Moreover, in Greece itself, there has been absolutely no sign of the kind of mobilisation of the state or fascist forces against Syriza, after it came to power, that was seen against Popular Unity. Quite the contrary. As Paul Mason has reported, there is a marked difference between the rather peaceful nature of protests taking place today, with a lack of the kind of heavy handed policing and tear gas that was typical prior to Syriza's victory in January. Not only, has the victory in the referendum, by such a large majority, sent the conservative parties into confusion and dissipation, but Golden Dawn seems to have been increasingly marginalised over recent months.

In fact, it is not the potential for the success of Syriza's programme that is likely to lead to a strengthening of, or a resort to such forces, but the opposite. If Syriza is able to win a cancellation of debt, and even a lessening of austerity, so that the economy can begin to grow, the fascists will be made irrelevant, because that will go a long way to resolving the immediate economic crisis facing productive and merchant capital in Greece that is being caused by that austerity, and the constriction of the economy by the debt stranglehold.
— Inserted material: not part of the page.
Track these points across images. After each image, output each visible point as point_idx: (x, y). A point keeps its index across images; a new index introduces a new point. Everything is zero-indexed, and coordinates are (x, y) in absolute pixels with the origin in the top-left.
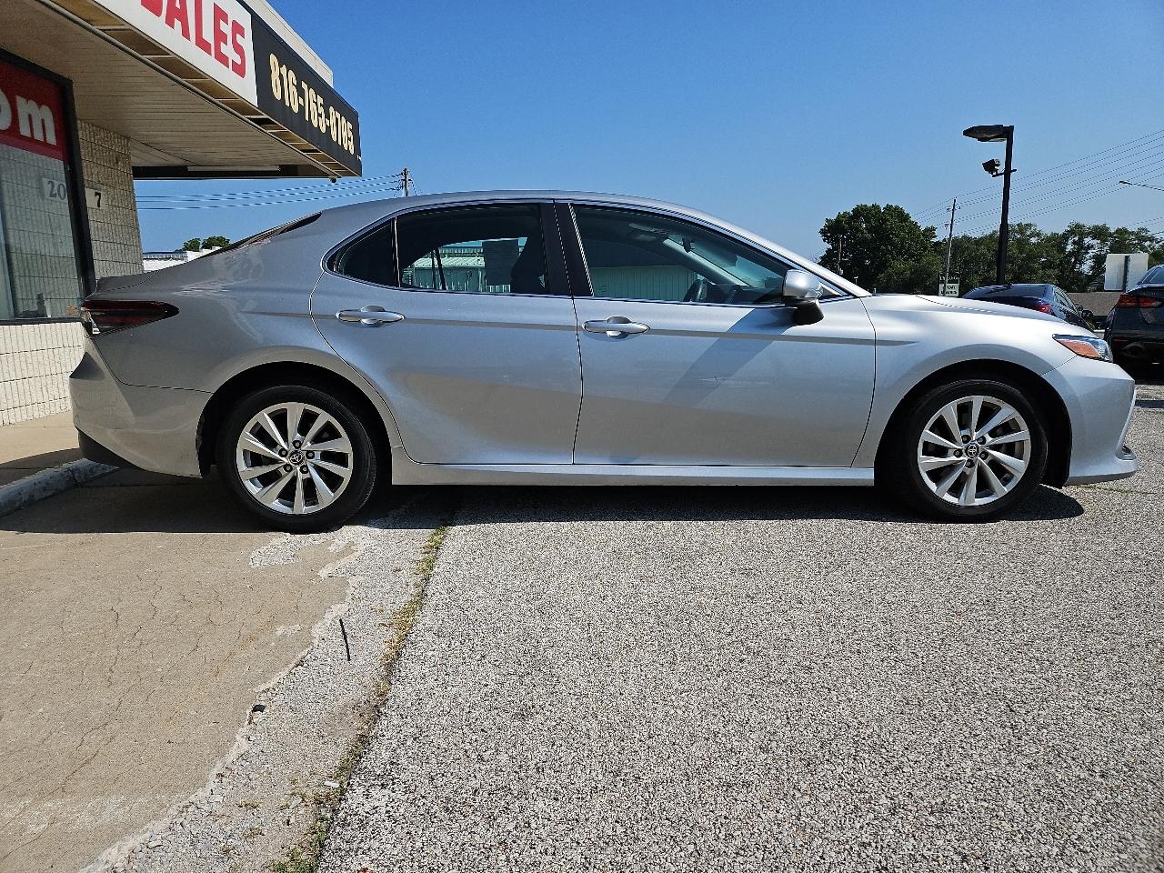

But, if Syriza is unable to push forward with such a solution, if it then either resigns, splits, or is forced from office, what then? The people have lost all faith in PASOK and New Democracy, whose corrupt politicians created the crisis in the first place. To Potami and other centre right parties have no great support, and are as tainted with the failures of the past, as PASOK and New Democracy, from which they have come. In fact, the 61-39 result understates that, because many of those who voted Yes, have openly stated that they did so with a heavy heart, feeling that they had no alternative.

So, even had there been a Yes vote on Sunday, or even if the Troika continues to play hard ball, so that Syriza calls new elections, or stands down, or even if it were to split, with a section of Syriza forming a national government, so as to implement any of the austerity measures that have been so resoundingly rejected, the Greek workers and peasants themselves would resist them, as they have until now. The difference being that the forces of social-democracy having been so weakened, as the force of argument turned to an argument of force, resolved in the street, the focus would turn once again to the blame being placed upon foreigners, in Germany and northern Europe, imposing austerity on the country, on other foreigners, immigrants flooding into the country from across the Mediterranean, again caused by the actions of those northern Europeans, and the support for the fascists would soar. 

With part of the blame for that also being placed upon the rise of Neo-Ottomanism, in Greece's historic enemy Turkey, as it supports the forces of clerical-fascism across the region, and with a sharp rise in support for those same clerical-fascists in Bosnia, the conditions would be set for a new Balkan conflagration, similar to that of the start of the 20th century, with Greece looking once more to its historic ally, Russia, for support under such conditions. See: Lessons Of The Balkans.

The argument against taking office could be made that, because reformist governments are forced to oversee attacks on the workers they thereby become discredited. But, Syriza has not increased the attacks on workers. Instead some public sector workers have been taken back on, privatisations stopped, some pensions restored and so on. As Paul Mason has reported, Syriza has also carried out other social measures that strengthen the position of workers, as well as carrying out reforms against the most hated sections of the police.

Rather than Syriza being blamed for the current situation, even amongst many of those who voted Yes, it is the institutions who are being blamed for blackmailing the country, and bullying it into submission. If an election were held tomorrow, its almost certain that Syriza would obtain an outright majority.

None of that means that Syriza will obtain the backing from the European working-class required to face down the conservative politicians that rule Europe in the interests of the money lenders. Nothing in life is certain. But, if you do not fight, its certain you will not win.